Short-answer chart tasks:
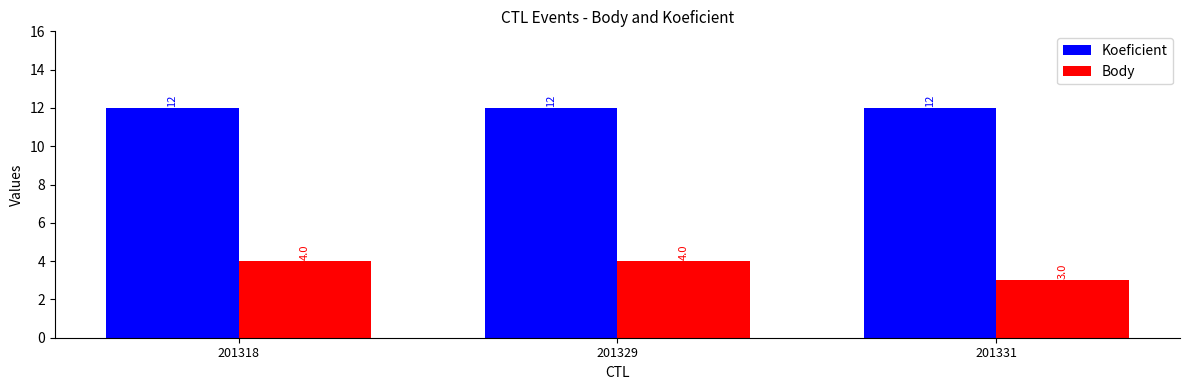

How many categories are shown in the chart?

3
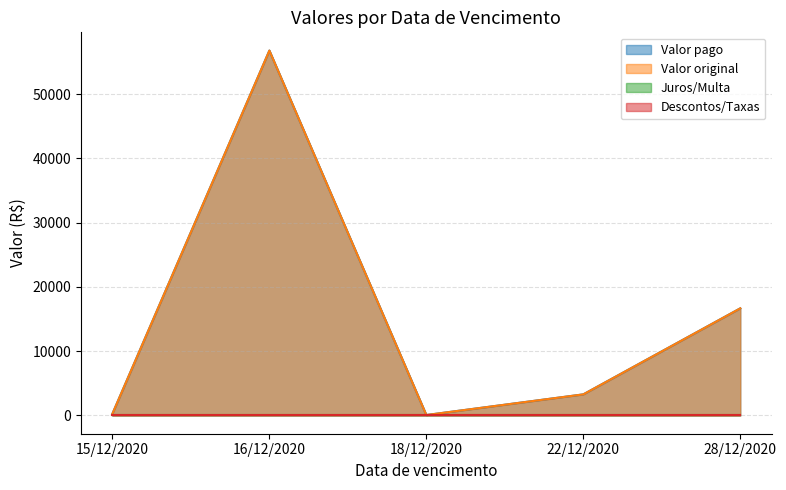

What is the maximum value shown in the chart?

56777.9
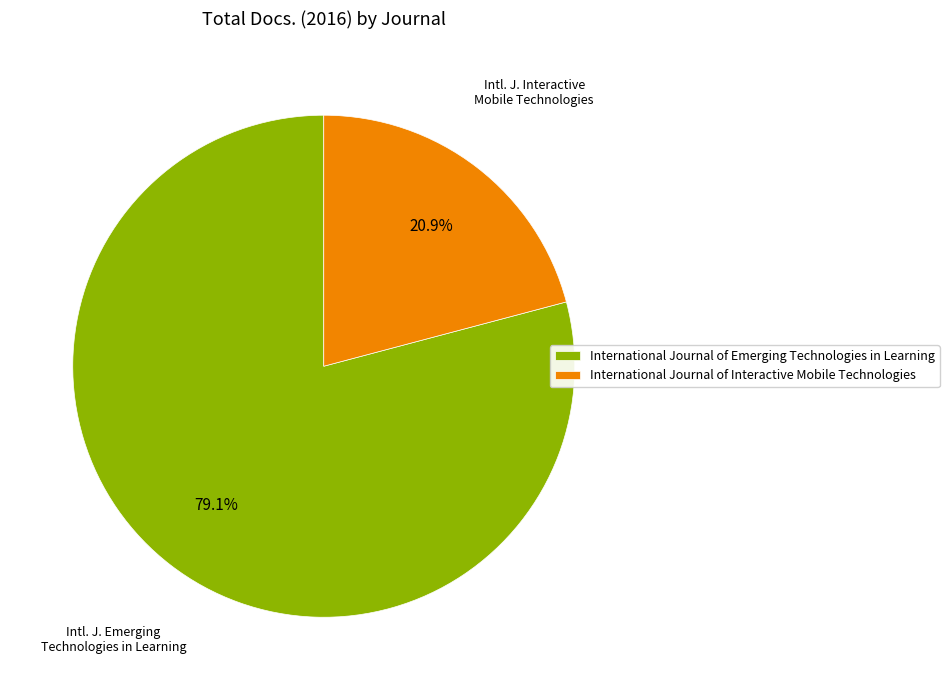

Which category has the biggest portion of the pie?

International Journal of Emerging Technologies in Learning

### What is being asked
Please reproduce the records above word for word, leaving out the pictures.

### Output for this task
How many categories are shown in the chart?

3

What is the maximum value shown in the chart?

56777.9

Which category has the biggest portion of the pie?

International Journal of Emerging Technologies in Learning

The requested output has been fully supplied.